(Saved data entries)
-------

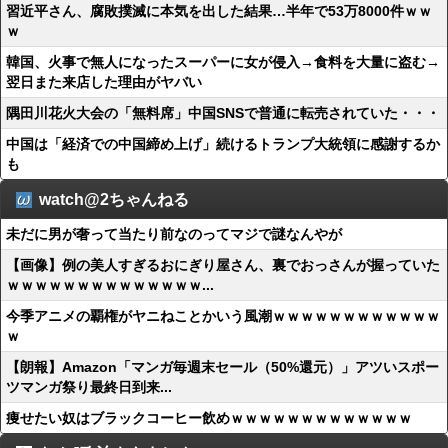
習近平さん、腐敗撲滅に本気を出した結果…半年で53万8000件ｗｗ
ｗ
韓国、火事で無人になったスーパーに女が侵入→食料を大量に盗む→
翌日また来店した理由がヤバい
隅田川花火大会の「無料席」中国SNSで普通に転売されていた・・・
中国は「経済での中国締め上げ」続けるトランプ大統領に感謝するか
も
watch@2ちゃんねる
未だに男が奢って当たり前なのってマジで謎なんやが
【画像】例の美人すぎるおにぎり屋さん、裏でおっさんが握っていた
ｗｗｗｗｗｗｗｗｗｗｗｗｗｗ...
今季アニメの覇権がヤニねことかいう風潮ｗｗｗｗｗｗｗｗｗｗｗｗ
ｗ
【朗報】Amazon「マンガ毎週末セール（50%還元）」アツいスポー
ツマンガ祭り最終日到来...
痩せたい奴はブラックコーヒー飲めｗｗｗｗｗｗｗｗｗｗｗｗｗ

-------

Problem. Begin with the line that contains "翌日また来店した理由がヤバい" and set down each line exactly until the records above end, including the final line.

Answer box.
翌日また来店した理由がヤバい
隅田川花火大会の「無料席」中国SNSで普通に転売されていた・・・
中国は「経済での中国締め上げ」続けるトランプ大統領に感謝するか
も
watch@2ちゃんねる
未だに男が奢って当たり前なのってマジで謎なんやが
【画像】例の美人すぎるおにぎり屋さん、裏でおっさんが握っていた
ｗｗｗｗｗｗｗｗｗｗｗｗｗｗ...
今季アニメの覇権がヤニねことかいう風潮ｗｗｗｗｗｗｗｗｗｗｗｗ
ｗ
【朗報】Amazon「マンガ毎週末セール（50%還元）」アツいスポー
ツマンガ祭り最終日到来...
痩せたい奴はブラックコーヒー飲めｗｗｗｗｗｗｗｗｗｗｗｗｗ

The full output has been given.